Does anyone know where to obtain a copy or download a copy of DOS 6.22?

thanks


----------



## zephyr (Nov 6, 2003)

Ebay has plenty.

Beyond that, you can likely buy a copy from a local computer thrift store or possibly get one from a friend.

There is also such a thing as FreeDos so do a Google search for that as well.

http://www.freedos.org/

Good luck.


----------



## Squashman (Apr 4, 2003)

Probably illegal but these sites both have been up for well over a year and MS has not sent any Cease and Desist orders.

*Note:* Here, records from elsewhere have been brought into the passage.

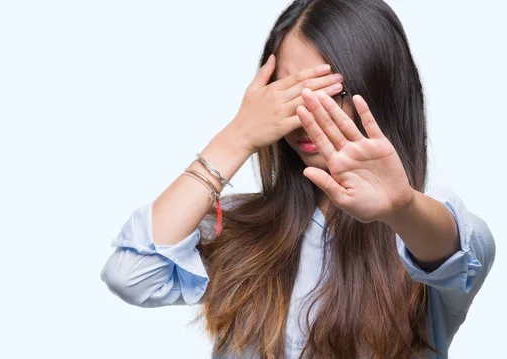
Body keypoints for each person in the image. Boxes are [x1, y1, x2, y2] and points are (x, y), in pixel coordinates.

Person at [100, 0, 496, 358]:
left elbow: (460, 252)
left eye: (328, 90)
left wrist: (403, 208)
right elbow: (130, 274)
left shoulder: (423, 227)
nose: (306, 111)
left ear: (377, 89)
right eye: (288, 91)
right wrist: (236, 137)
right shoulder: (240, 226)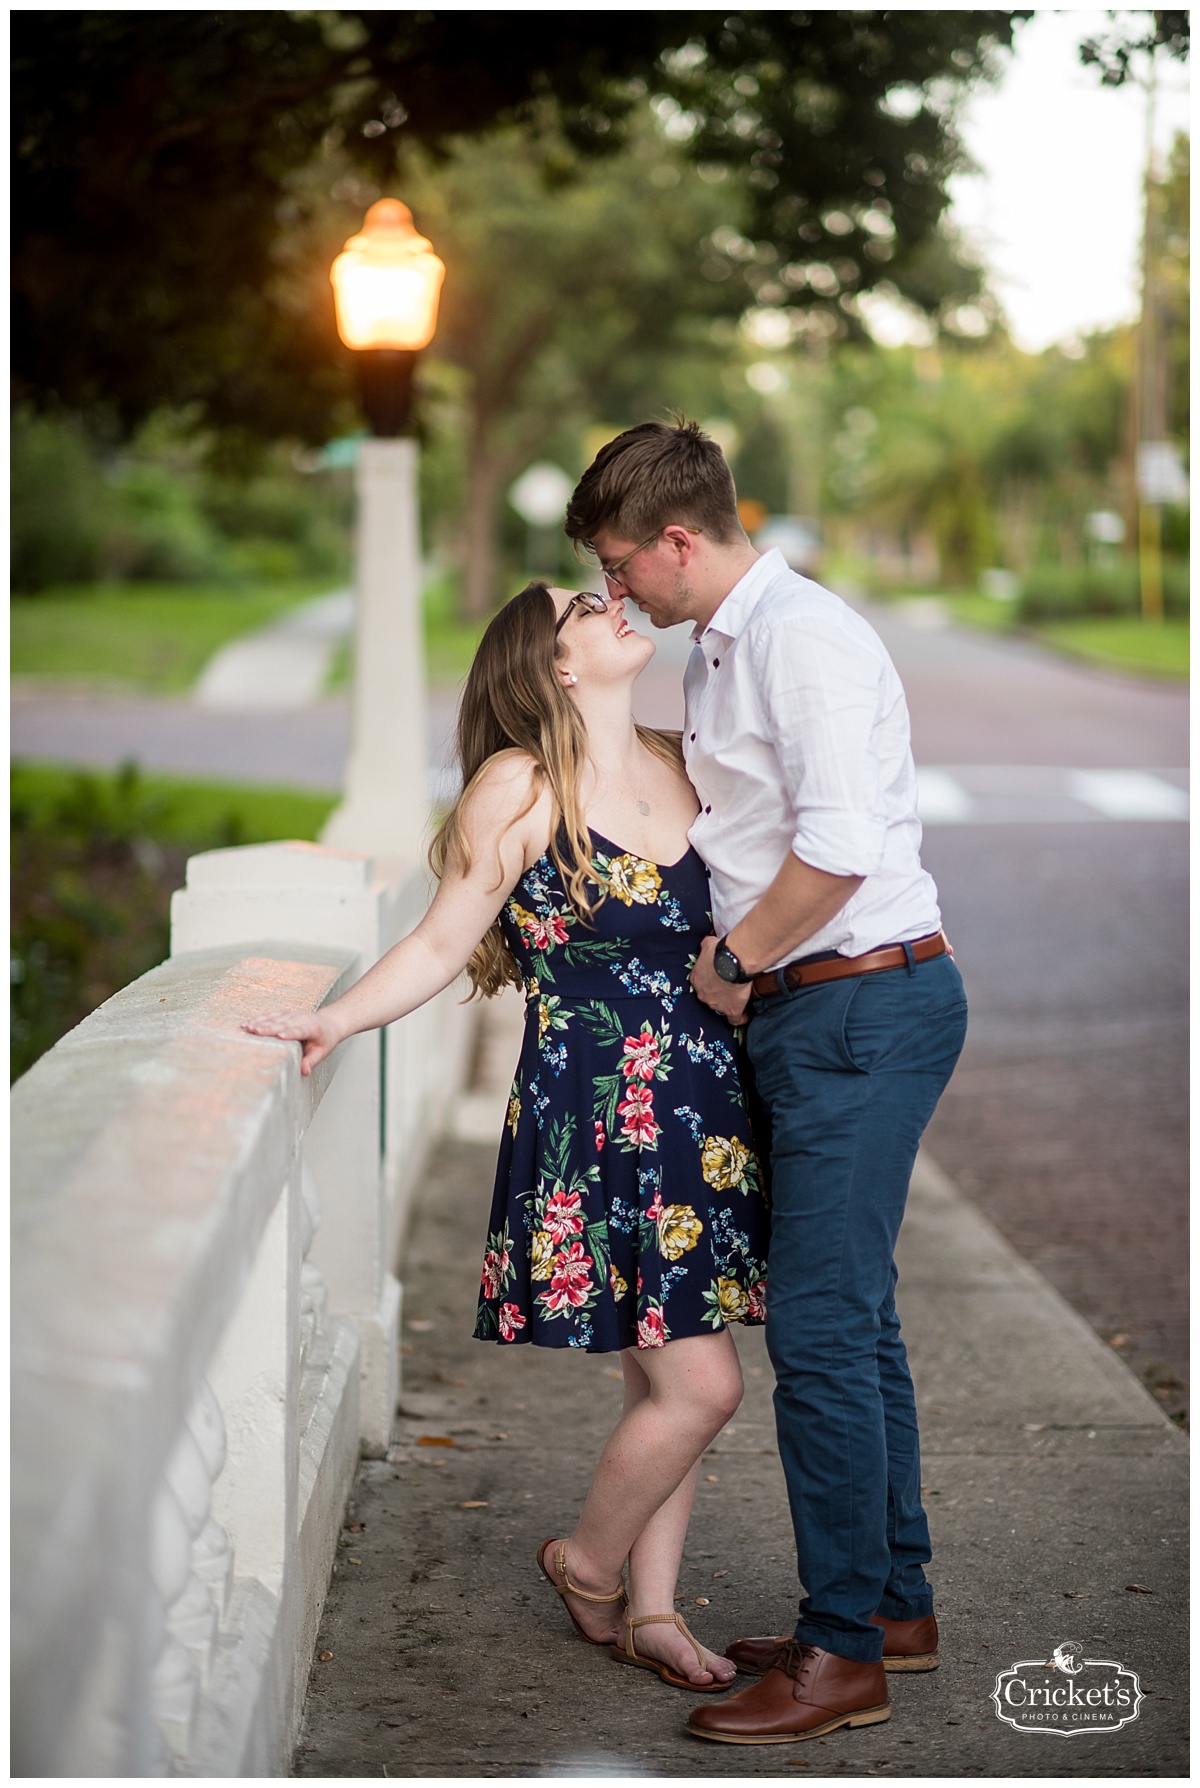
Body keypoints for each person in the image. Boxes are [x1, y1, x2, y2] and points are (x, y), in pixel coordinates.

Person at [243, 577, 770, 1692]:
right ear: (555, 665)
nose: (615, 601)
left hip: (704, 1113)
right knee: (702, 1387)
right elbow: (442, 945)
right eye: (585, 605)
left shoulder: (683, 762)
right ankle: (586, 1563)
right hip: (600, 1118)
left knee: (661, 1381)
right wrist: (335, 1016)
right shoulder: (520, 785)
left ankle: (656, 1609)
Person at [562, 420, 968, 1745]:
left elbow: (841, 848)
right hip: (821, 1011)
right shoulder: (733, 640)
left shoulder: (800, 640)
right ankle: (893, 1600)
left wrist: (730, 962)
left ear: (681, 540)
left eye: (626, 569)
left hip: (857, 1005)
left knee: (819, 1335)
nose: (621, 594)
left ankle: (844, 1654)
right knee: (858, 1317)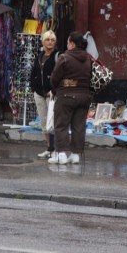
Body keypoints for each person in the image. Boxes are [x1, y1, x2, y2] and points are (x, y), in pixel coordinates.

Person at [48, 31, 92, 165]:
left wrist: (55, 90)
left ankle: (61, 154)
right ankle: (75, 155)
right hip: (85, 96)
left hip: (66, 95)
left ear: (72, 43)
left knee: (61, 124)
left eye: (68, 42)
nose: (67, 45)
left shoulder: (65, 57)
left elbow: (55, 77)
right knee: (78, 126)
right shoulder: (88, 58)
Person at [29, 30, 59, 158]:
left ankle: (56, 150)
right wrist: (33, 86)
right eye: (48, 39)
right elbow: (34, 73)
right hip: (39, 93)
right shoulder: (39, 56)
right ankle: (49, 148)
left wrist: (54, 90)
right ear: (43, 41)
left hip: (51, 94)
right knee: (43, 122)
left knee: (52, 122)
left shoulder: (58, 56)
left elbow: (60, 75)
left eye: (52, 40)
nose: (50, 42)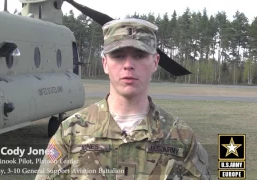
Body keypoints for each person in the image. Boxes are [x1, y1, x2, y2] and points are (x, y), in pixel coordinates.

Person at [35, 18, 211, 180]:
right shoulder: (70, 133)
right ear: (105, 63)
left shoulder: (181, 138)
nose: (128, 65)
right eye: (118, 56)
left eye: (139, 55)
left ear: (155, 62)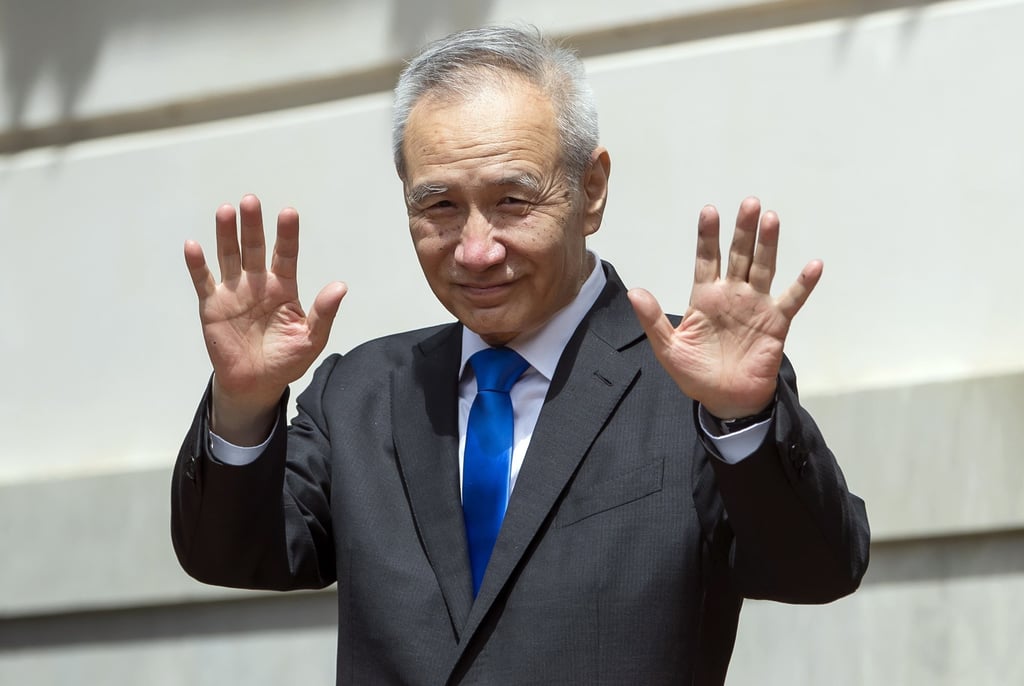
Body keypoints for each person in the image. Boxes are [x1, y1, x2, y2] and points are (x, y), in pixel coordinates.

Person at [172, 26, 869, 685]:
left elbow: (814, 570)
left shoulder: (694, 383)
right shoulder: (362, 394)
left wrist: (741, 419)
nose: (476, 249)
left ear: (590, 190)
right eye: (440, 206)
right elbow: (230, 552)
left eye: (512, 200)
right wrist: (242, 402)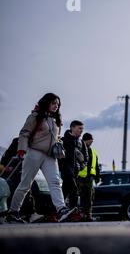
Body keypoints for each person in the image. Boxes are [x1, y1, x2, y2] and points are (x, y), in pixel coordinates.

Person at [5, 93, 78, 223]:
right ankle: (13, 212)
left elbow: (55, 137)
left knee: (55, 182)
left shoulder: (56, 120)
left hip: (50, 155)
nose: (56, 106)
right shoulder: (35, 116)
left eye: (58, 104)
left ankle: (61, 210)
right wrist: (22, 150)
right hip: (34, 152)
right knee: (25, 184)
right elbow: (24, 133)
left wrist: (59, 144)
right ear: (46, 103)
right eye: (53, 103)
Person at [61, 120, 88, 210]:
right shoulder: (64, 140)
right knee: (74, 190)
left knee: (64, 191)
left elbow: (86, 157)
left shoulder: (81, 142)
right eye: (79, 128)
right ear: (72, 128)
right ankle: (73, 209)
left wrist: (83, 165)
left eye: (82, 129)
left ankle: (54, 211)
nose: (81, 131)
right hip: (66, 170)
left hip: (76, 171)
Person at [78, 132, 100, 221]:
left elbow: (96, 166)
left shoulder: (93, 152)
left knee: (89, 198)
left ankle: (88, 216)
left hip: (90, 178)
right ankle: (80, 215)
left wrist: (97, 177)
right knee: (80, 197)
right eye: (90, 141)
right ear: (84, 140)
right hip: (80, 178)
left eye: (92, 141)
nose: (91, 142)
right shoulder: (79, 149)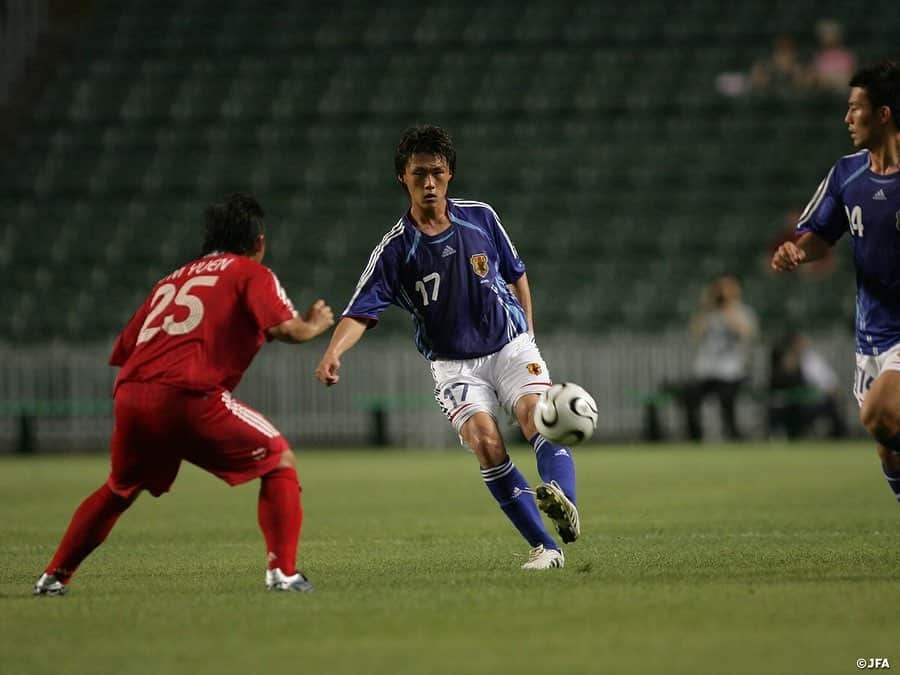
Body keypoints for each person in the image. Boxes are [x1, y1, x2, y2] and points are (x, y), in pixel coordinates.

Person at [32, 193, 335, 595]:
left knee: (119, 488)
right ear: (259, 241)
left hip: (132, 393)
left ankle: (53, 577)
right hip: (189, 395)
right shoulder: (249, 272)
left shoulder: (172, 279)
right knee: (279, 460)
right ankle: (283, 573)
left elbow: (130, 347)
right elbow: (287, 330)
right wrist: (315, 325)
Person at [314, 125, 578, 570]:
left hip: (510, 344)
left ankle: (564, 503)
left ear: (450, 173)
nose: (429, 182)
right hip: (454, 365)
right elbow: (359, 311)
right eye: (419, 174)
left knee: (536, 415)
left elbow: (516, 272)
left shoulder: (482, 217)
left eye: (436, 172)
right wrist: (333, 352)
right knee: (485, 442)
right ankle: (545, 547)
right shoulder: (395, 250)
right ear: (403, 178)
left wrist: (528, 332)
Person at [771, 59, 900, 504]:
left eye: (854, 108)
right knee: (886, 445)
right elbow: (820, 238)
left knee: (881, 415)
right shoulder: (848, 174)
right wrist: (797, 251)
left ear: (883, 113)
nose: (847, 119)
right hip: (871, 335)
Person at [680, 276, 759, 441]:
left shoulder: (743, 312)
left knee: (727, 398)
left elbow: (746, 333)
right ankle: (695, 435)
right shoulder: (709, 314)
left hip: (731, 370)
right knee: (689, 395)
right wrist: (707, 308)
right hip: (707, 370)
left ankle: (732, 434)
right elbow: (695, 332)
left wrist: (729, 311)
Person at [767, 331, 847, 439]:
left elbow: (828, 384)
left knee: (831, 404)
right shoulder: (780, 359)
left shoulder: (809, 360)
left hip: (805, 404)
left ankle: (838, 436)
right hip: (789, 405)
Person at [811, 19, 856, 94]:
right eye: (825, 33)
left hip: (843, 95)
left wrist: (828, 79)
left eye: (831, 33)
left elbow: (848, 78)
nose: (828, 36)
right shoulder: (818, 56)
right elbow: (815, 78)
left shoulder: (846, 55)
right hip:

http://www.peteweb.com/oldos/
http://www.doslife.com/stuff.html

Moderators remove if necessary.


----------



## coni71 (Nov 19, 2003)

SEARCH FOR "BOOTDISK.COM" THERE ARE SEVERAL OPERATING SYSTEM BOO PROGRAMS INCLUDING DOS 6.22.


----------



## zephyr (Nov 6, 2003)

Welcome!

Those are only boot disks and have command.com internal commands for the most part. The full dos 6.22 program will not fit on a single diskette.

I am amazed that someone is giving away copies of it as * LwdSquashman * links show. 

I was especially impressed with the free Windows RG operating system available there at http://www.peteweb.com/oldos/. It works just like the real Windows except much faster. :up:


----------



## Squashman (Apr 4, 2003)

Windows RG = Windows Really Good edition.


----------



## soliusbeag (Dec 3, 2003)

i have a copy of 6.22 myself


----------



## zephyr (Nov 6, 2003)

Yeah, me too. So what? I can even create more copies using my Restore disk CD that came with my old Win 3.11 AST system.

Given the ethics involved, why would I?

Nevertheless, make an offer and I'll sell you the whole she-bang.  , CD and all, to make it legal. I'll entertain any offer that would pay the postage and refuse all others.

Regards.


----------